Regularization and exploration can help ameliorate this problem, but often come with catastrophic forgetting - if a neural net finds a strictly better way to solve the problem it's faced with, it might forget all about the previous way. When we imagine a right-thinking agent that learns natural abstractions, we often imagine something that's intrinsically motivated to learn lots of different ways of solving a problem, and that doesn't erase its memory of interesting methods just because they're not on the Pareto frontier.
So that's what I mean by "lazy"/"not lazy", here. Neural networks, or humans, are lazy if they're parochial in solution-space, doing local search in a way that sees them get stuck in what a less-lazy optimizer might consider to be ruts.
It's important to note that laziness is not an unambiguously bad property. First, it's usually more efficient. Second, maybe we don't want our neural net to actually search through the weird and adversarial parts of parameter-space, and local search prevents it from doing so. Alex Turner et al. have recently been making arguments like this fairly forcefully. Still, we don't want maximal laziness, especially not if we want to find natural abstractions like the various meanings of "human values."
I might be attacking a strawman or a bailey here, I'm not totally sure. I've been using "natural abstraction" here as if it just means an abstraction that would be useful for a wide variety of agents to have in their toolbox. But we might also use "natural abstractions" to denote the vital abstractions, those that aren't merely nice to have, but that you literally can't complete certain tasks without using. In that second sense, neural networks are always highly incentivized to learn relevant natural abstractions, and you can easily tell when they do so by measuring their loss.
But as per yesterday, there are often multiple similarly-powerful ways to model the world, in particular when modeling humans and human values. There might be hard core vital abstractions for various human-interaction tasks, but I suspect they're abstractions like "discrete object," not anything nearly so far into the leaves of the tree as "human values." And when I see informal speculation about natural abstractions it usually strikes me as thinking about the less strict "useful for most agents" abstractions.

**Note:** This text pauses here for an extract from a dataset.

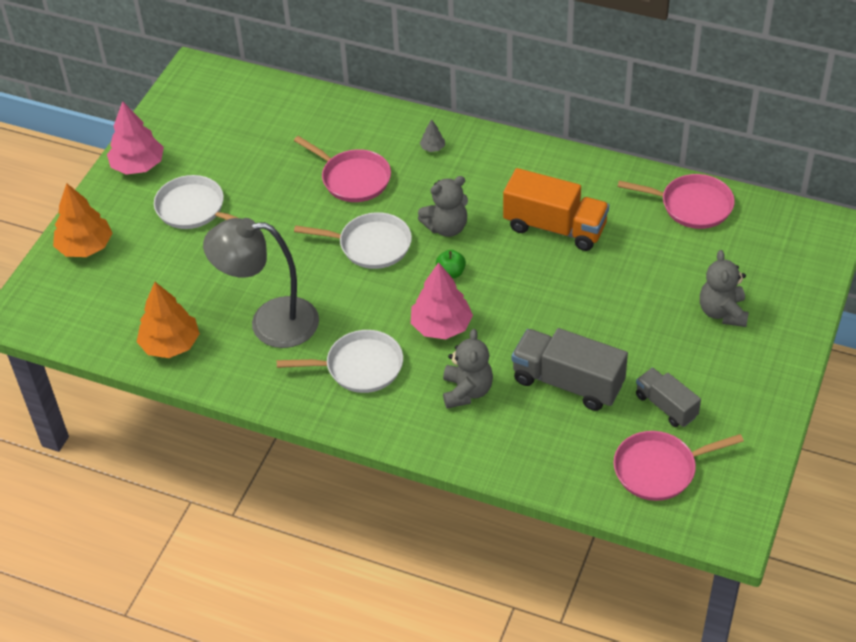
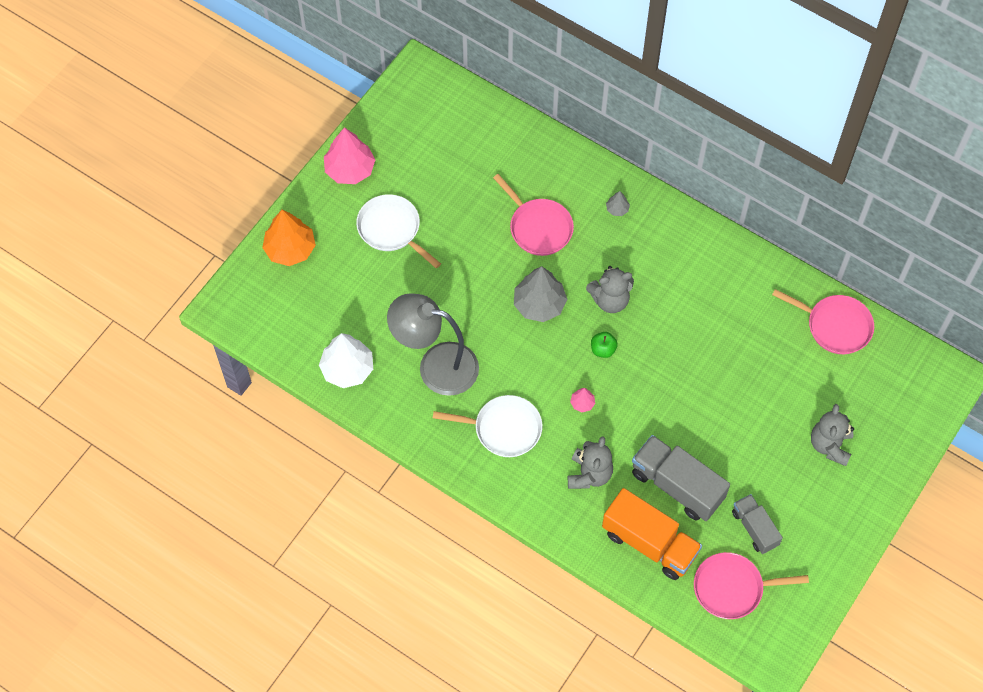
camera: 10 degrees right, 15 degrees up
orange tree [137,282,200,358] -> white tree [319,333,373,388]
white pan [294,212,412,269] -> grey tree [514,266,567,322]
pink tree [411,262,473,339] -> pink tree [570,388,595,412], size x0.46
orange truck [503,168,609,251] -> orange truck moved to [602,488,702,580]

Ultimately, I expect laziness to cause both artificial neural nets and humans to miss out on some sizeable fraction of abstractions that most agents would find useful. What to do? There are options:
- Build an AI that isn't lazy. But laziness is useful, and anyhow maybe we don't want an AI to explore all the extrema. So build an AI that's less lazy in a controlled way. Requires research on AI architectures, and might have to sneakily borrow from the other options to specify the shape of the remaining laziness.

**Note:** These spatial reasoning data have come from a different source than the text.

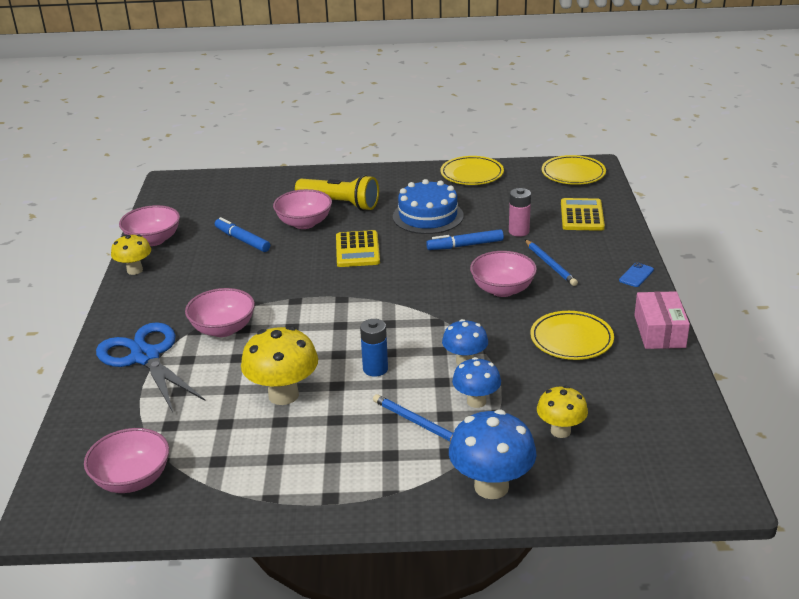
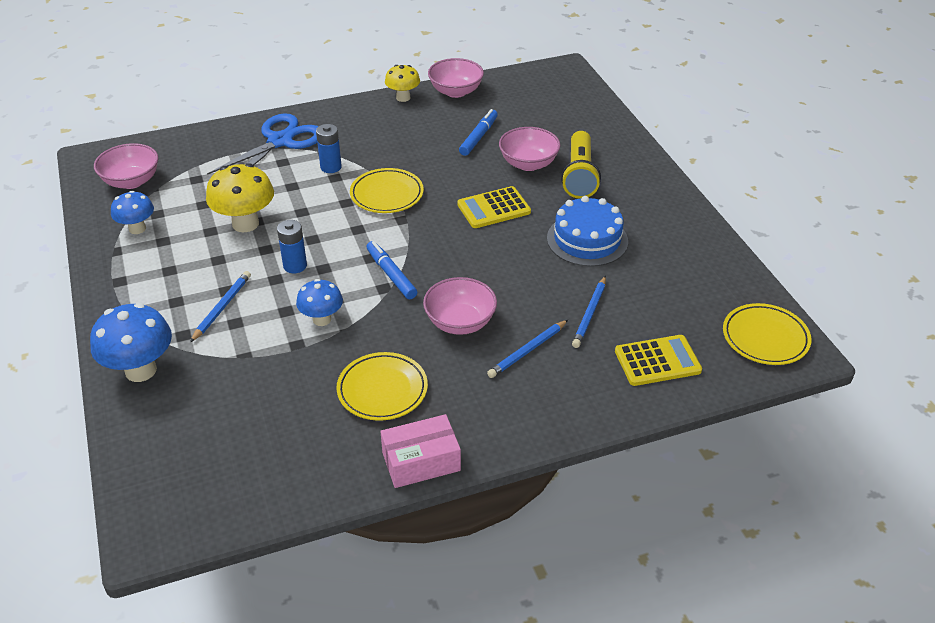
camera: 70 degrees right, 10 degrees up
pink bowl [185,288,255,337] -> blue battery [316,124,342,173]
blue marker [426,229,504,250] -> blue marker moved to [367,241,417,299]
yellow plate [440,156,504,185] -> yellow plate moved to [350,168,424,213]
blue mushroom [452,357,501,408] -> blue mushroom moved to [111,191,154,234]
pink battery [509,188,531,237] -> blue pencil [572,276,606,348]
yellow mushroom [537,386,588,438] -> none
blue phone [619,262,654,287] -> none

- Redefine "right-thinking" to involve a human-like local search. This moves you closer to shard theory or other even-more-anthropomorphic alignment schemes. This may give up some nice properties of universally-natural abstractions, but you do keep working on basically the same technology for picking out abstractions learned by an AI. Requires a really good picture of what "human-like local search" means.

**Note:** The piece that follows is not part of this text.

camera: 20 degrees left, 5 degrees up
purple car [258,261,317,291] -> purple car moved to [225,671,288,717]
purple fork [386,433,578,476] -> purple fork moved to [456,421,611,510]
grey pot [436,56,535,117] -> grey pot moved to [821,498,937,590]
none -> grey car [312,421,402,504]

- Use information about humans in the optimization process itself. This might look like Stuart's picture of concept extrapolation, or maybe it would look like a self-reflective AI that tries to direct its own learning process. Really gives up on neutrality, and instead tries to be efficient by learning the concepts humans want learned. Requires research on architectures and human-computer interaction.
The thing I usually have in mind these days is stronger than the first but weaker than the second. Roughly speaking: natural abstractions should be convergent for distributed system produced by local selection pressures. That's a stronger condition than "useful to have in toolbox" (since not all useful structures are accessible to local search), but weaker than "literally can't complete certain tasks without it".
I think there's probably a continuous spectrum of usefulness of abstractions. All the way from actively unhelpful and confusing up to extremely helpful for a realistically compute & data limited real-world agent. Like, having the right abstractions enables this limited agent to do things and learn things it otherwise couldn't do with it's limited resources. Being able to unlearn/overwrite/forget bad unhelpful abstractions and heuristics is probably a very useful ability. My guess is that this is going to become an increasingly important and discussed area of research.
Are you imagining the training process doing this, or humans doing it after training?
I was imagining humans deliberately designing and testing a training process that did this automatically. I haven't thought about how to define, much less automatically detect, unhelpful abstractions or heuristics though.